17. Anna

2 1 0
                                    

Aku belum kasih tau tentang Anna sebelumnya.. dan di chapter ini aku bakal bongkar kenapa Anna ragu buat lanjutin sekolah..

hepi reding!

hepi reding!

Ups! Gambar ini tidak mengikuti Pedoman Konten kami. Untuk melanjutkan publikasi, hapuslah gambar ini atau unggah gambar lain.






Anna adalah pribadi yang tak suka sembrono. Hidupnya selalu ter rencana. Nilai nya selalu bagus, ranking tiga besar dan mendapat beasiswa. Semua nya ia rencanakan dengan baik.

Dan seperti saat ini, ia memutuskan untuk melanjutkan sekolah lalu menggapai cita-cita nya menjadi dokter. Ini adalah mimpi nya yang asli, yang tak pernah ia ceritakan kepada siapapun. Bahkan ke orang tua nya sekalipun.

"Bu, koyok e aku arep lanjutke sekolah" (Bu, kayaknya aku mau lanjutin sekolah) ucap Anna sembari menunduk. Ia tak kuasa menatap orang tua nya.

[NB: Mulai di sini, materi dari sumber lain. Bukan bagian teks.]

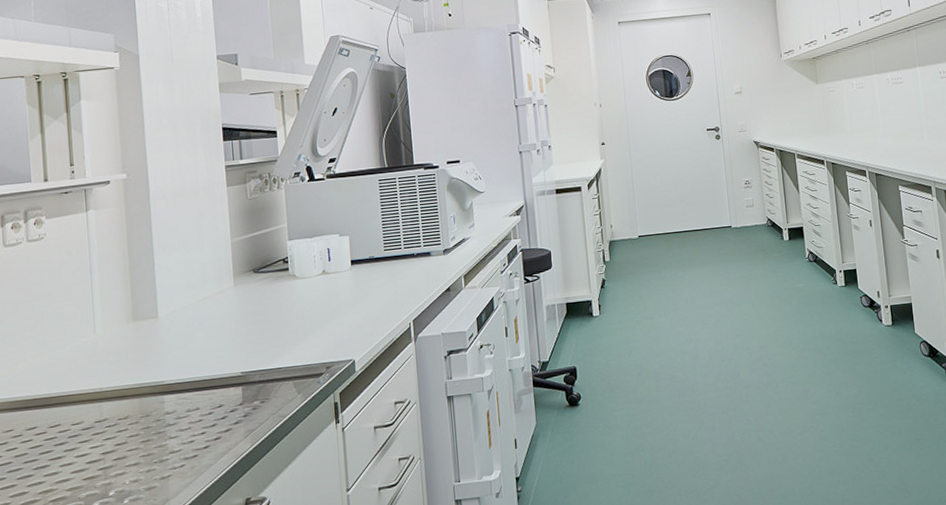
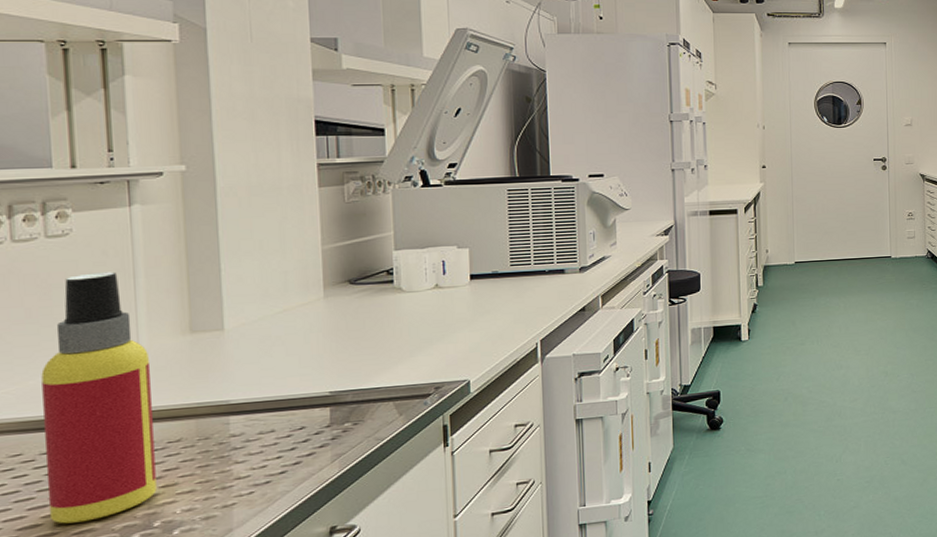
spray bottle: none [26,269,111,492] -> present [41,272,157,524]

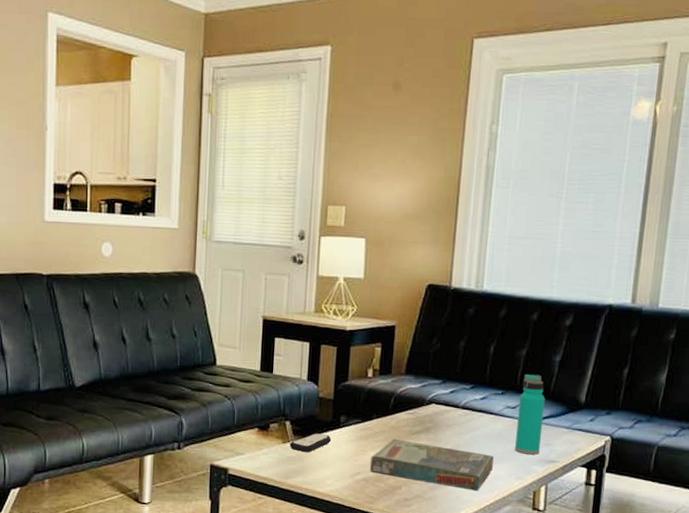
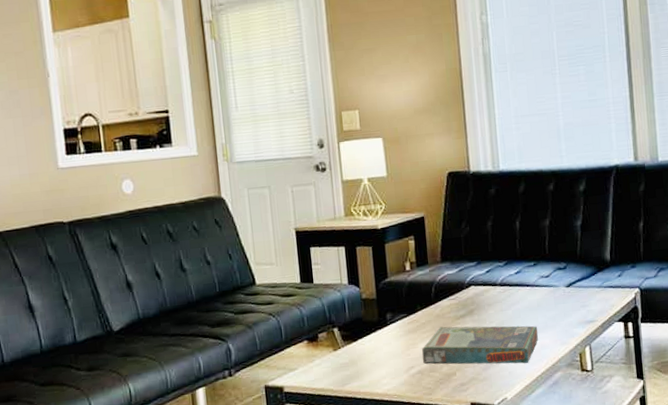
remote control: present [289,433,332,452] -> none [341,334,381,356]
water bottle: present [515,374,545,455] -> none [551,241,579,319]

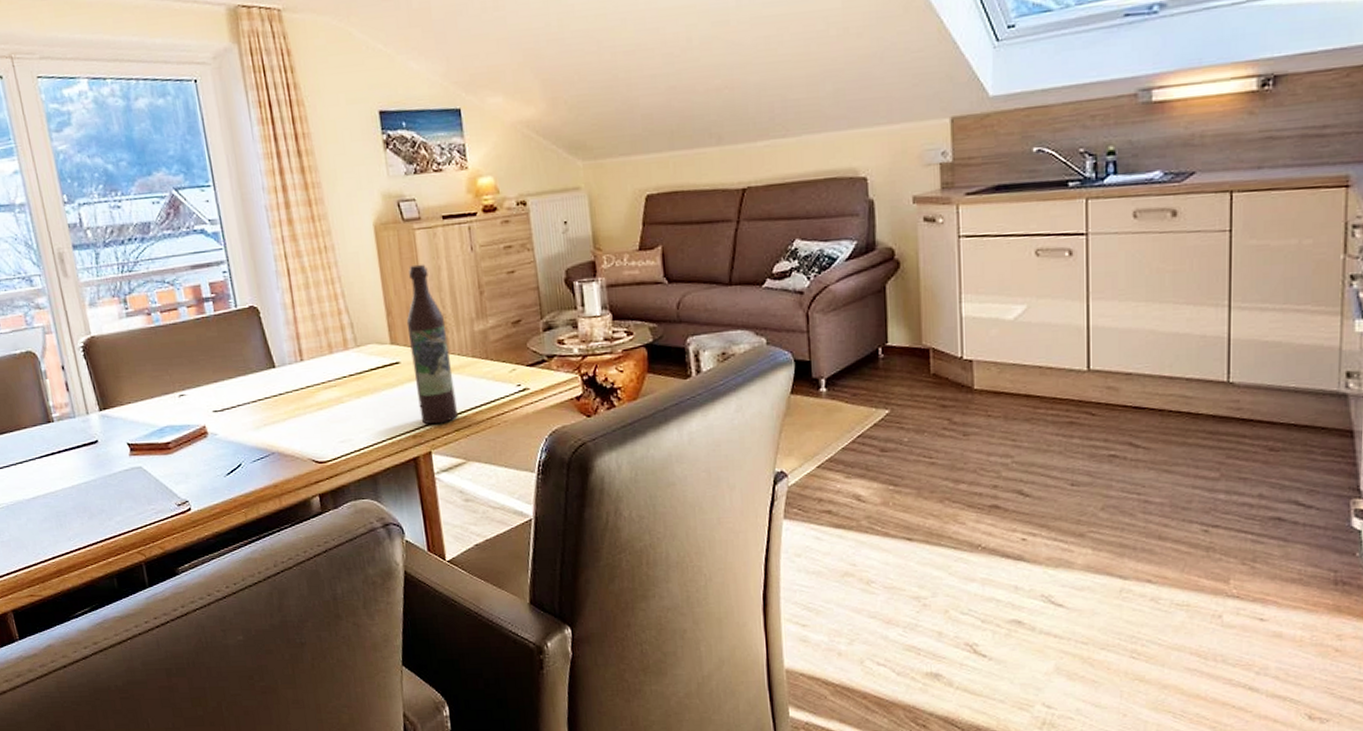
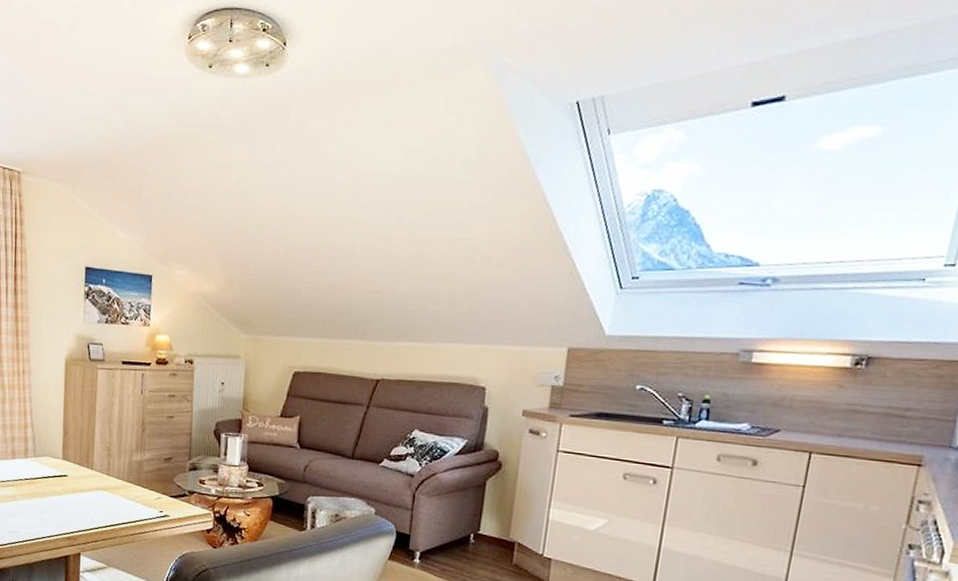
wine bottle: present [406,264,458,425] -> none [76,397,110,532]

Ayahnya menatap Anna sendu "Koe ora mesakke karo bapak ibu nduk? omah mu ki wis elek, arep jebol. Nek di pekso, ora di dandani, pasti bakal roboh" (Kamu gak kasian sama bapak ibu nak? rumah kamu ini udah jelek, mau jebol. Kalo di paksa, gak di benerin, pasti bakal roboh).

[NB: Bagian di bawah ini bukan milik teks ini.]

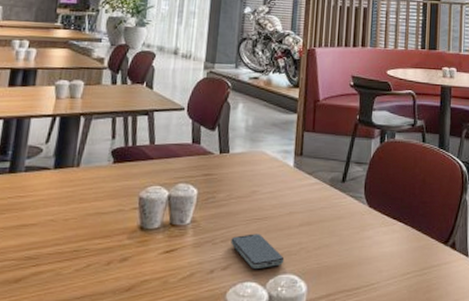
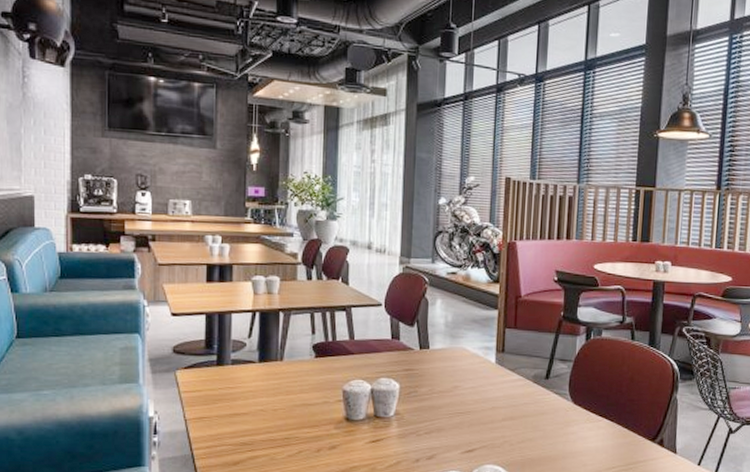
smartphone: present [231,234,285,269] -> none [435,426,488,459]

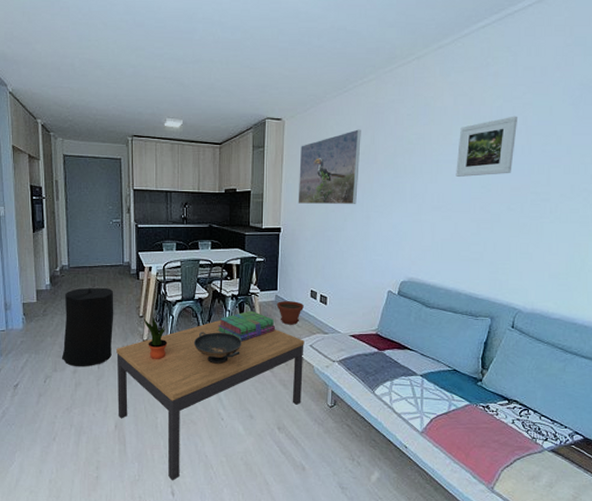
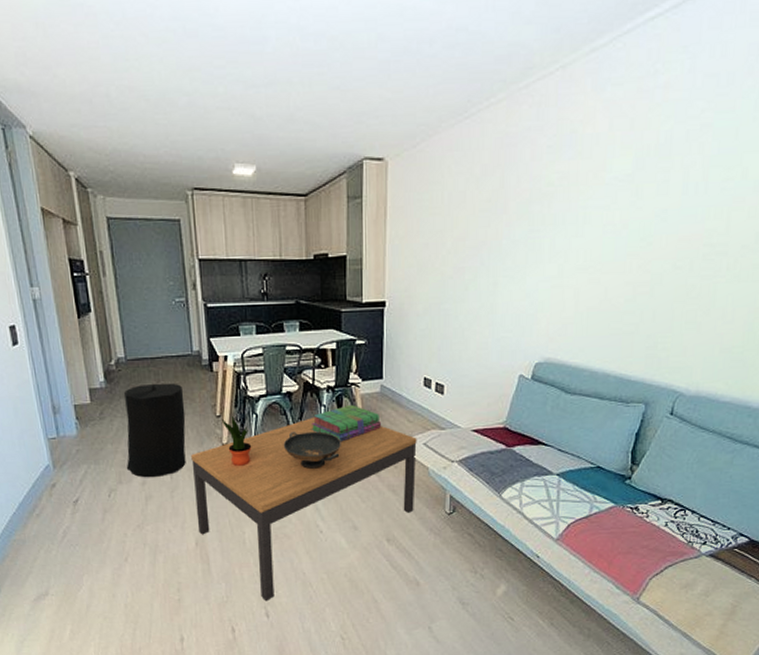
plant pot: present [276,301,304,325] -> none [382,391,415,420]
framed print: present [298,129,361,204] -> none [406,168,487,270]
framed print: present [456,116,517,177] -> none [608,142,692,227]

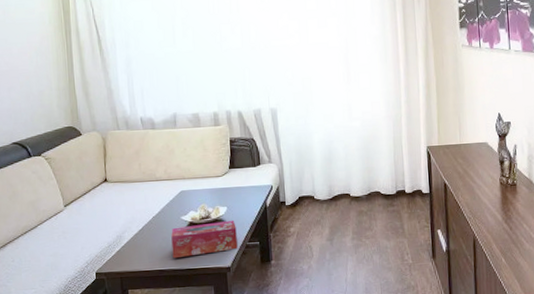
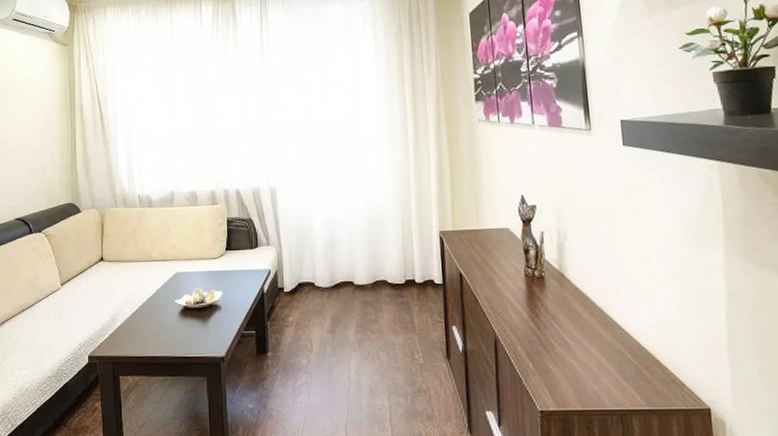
tissue box: present [171,220,238,259] -> none [165,305,233,345]

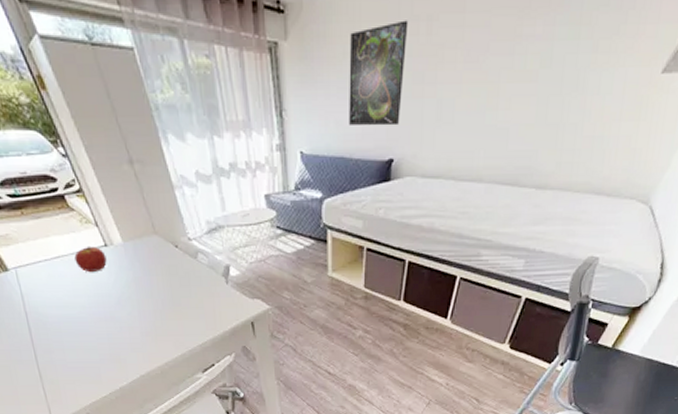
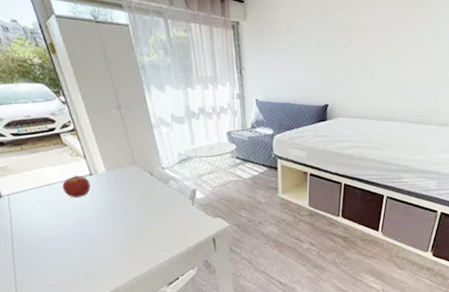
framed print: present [349,20,409,126] -> none [292,8,335,81]

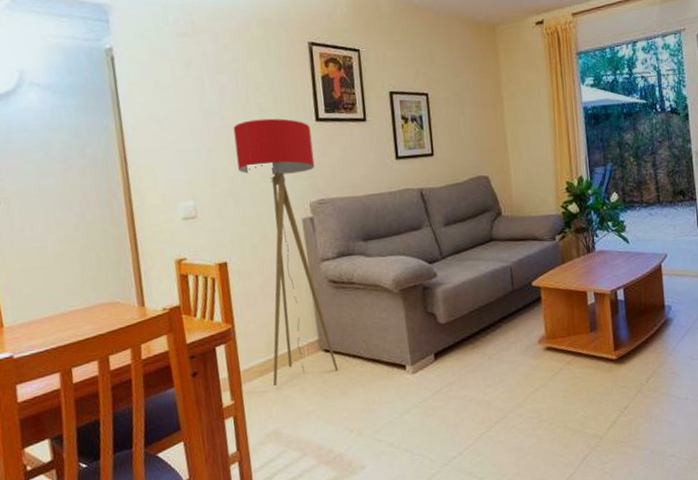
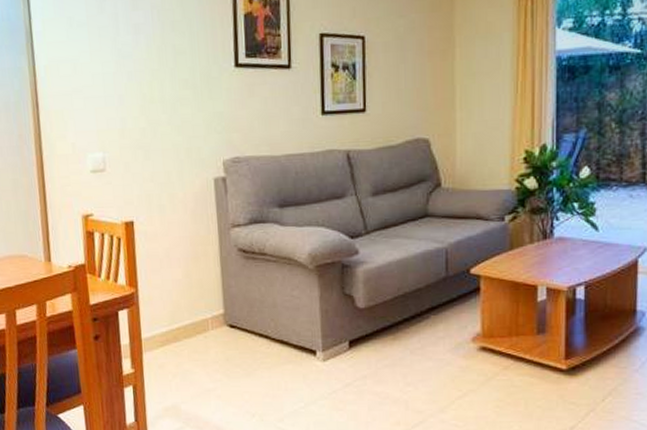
floor lamp: present [233,118,338,386] -> none [146,62,242,358]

Kata-kata ini.. yang selalu di ucapkan ayahnya. Tangannya mengepal. Ini kelemahannya, ekonomi keluarga. Bahkan untuk membenahi rumahnya saja mereka tak mampu. Sampai harus mengorbankan pendidikan Anna.

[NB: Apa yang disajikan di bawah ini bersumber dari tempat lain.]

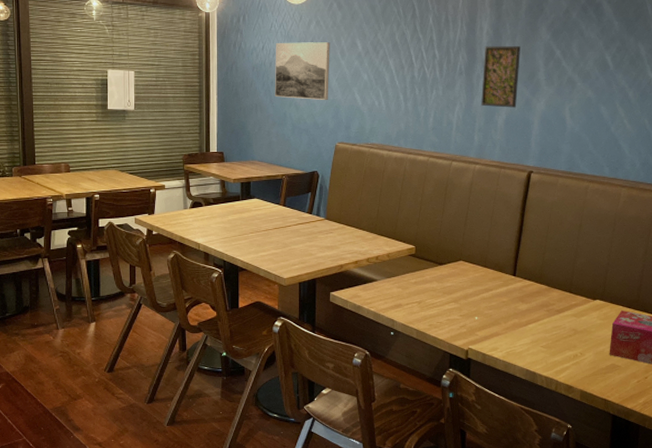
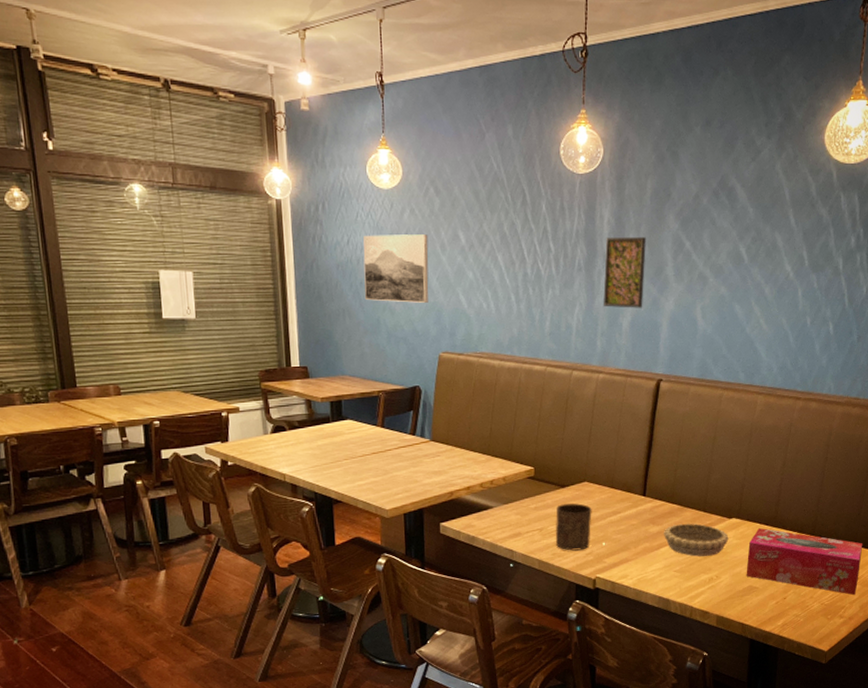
cup: none [432,280,466,323] -> present [555,503,592,551]
decorative bowl: none [532,302,593,334] -> present [664,523,729,557]

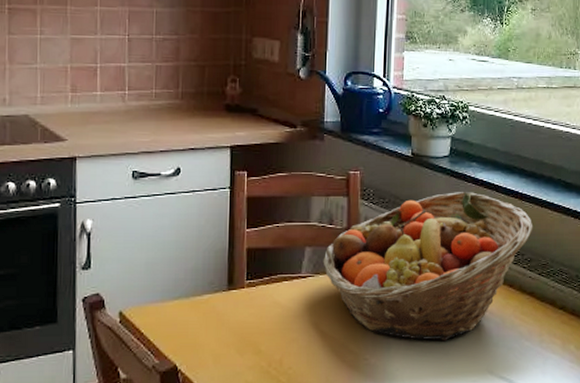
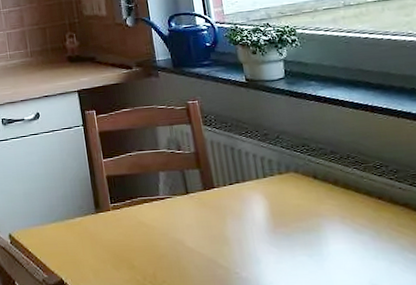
fruit basket: present [323,192,533,342] -> none [177,109,393,255]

Anna menatap ayahnya sedih "Kenapa? kenapa mesti Anna buk pak? kenapa mesti pendidikan aku sing di korbankan? Anna juga kepengen sekolah tinggi koyok konco-konco ku sing lain" (Kenapa? kenapa harus aku Bu pak? kenapa harus pendidikan aku yang di korbankan? Anna juga mah sekolah tinggi kayak temen-temen ku yang lain).

Inara dan Simo saling menatap. Jika sudah begini, Inara memilih pergi. Biar suami nya saja yang menghadapi Anna, ia tak sanggup. Simo yang takut kelepasan emosi, juga memilih pergi.

Anna pun seketika menangis. Tangisan yang ia tahan seketika meluruh dengan deras. Ia bingung harus bagaimana. Orang tua nya seakan melarang nya, namun mereka segan mengatakannya.
.
.

"Anna, selamat yo koe entuk beasiswa" (Anna, selamat ya kamu dapat beasiswa).

Anna tersenyum senang. Ia berhasil mendapatkannya. Saran dari Aghis saat mereka mengobrol di gunung tentang beasiswa, berusaha ia cari. Waktu itu ia tak menanggapi ucapan Aghis karena ia ragu, ia takut tak bisa dapatkan beasiswa. Dan beruntung nya dia, Anna terpilih menjadi siswi yang mendapat beasiswa tahun ini. Mungkin ini puncak kejayaannya.

Berarti ia ada kesempatan untuk melanjutkan sekolah tanpa harus mengganggu keuangan keluarganya. Ibu dan ayahnya pasti akan bangga padanya.

Saat sampai rumah, niatnya ingin memberi orang tua nya kejutan. Berupa beasiswa yang ia dapatkan. Namun senyum yang tadi selalu menghiasi bibirnya memudar, saat mendengar percakapan ibu nya dengan kakaknya melalui telepon.

"Riana keno bully mbak?" (Riana kena bully mbak?). Tanya Inara resah.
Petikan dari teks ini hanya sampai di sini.